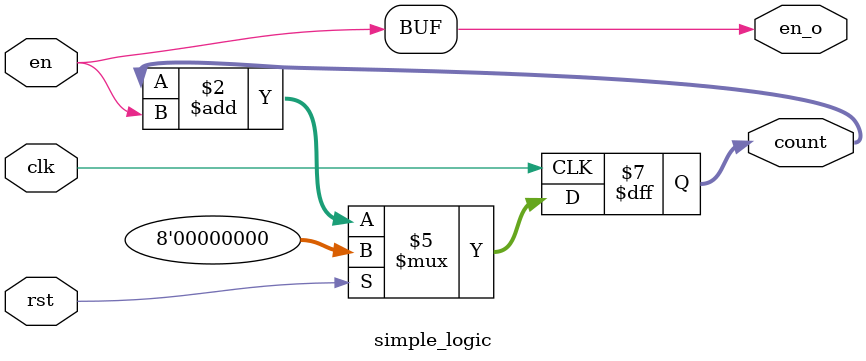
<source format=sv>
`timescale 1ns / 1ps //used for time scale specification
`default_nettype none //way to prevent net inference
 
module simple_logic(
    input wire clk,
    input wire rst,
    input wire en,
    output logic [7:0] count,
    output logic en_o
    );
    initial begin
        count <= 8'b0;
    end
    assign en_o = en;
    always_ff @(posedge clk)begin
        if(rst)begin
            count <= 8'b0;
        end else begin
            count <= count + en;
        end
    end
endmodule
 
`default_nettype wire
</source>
☆ ☆ ☆ ☆ ☆
### HOW TO COMPLETE THIS TASK
Looking at the entries above, can you reproduce exactly the lines from the one that holds "prevent net inference" through the one that holds "if(rst)begin", and only those?

### OUTPUT
`default_nettype none //way to prevent net inference
 
module simple_logic(
    input wire clk,
    input wire rst,
    input wire en,
    output logic [7:0] count,
    output logic en_o
    );
    initial begin
        count <= 8'b0;
    end
    assign en_o = en;
    always_ff @(posedge clk)begin
        if(rst)begin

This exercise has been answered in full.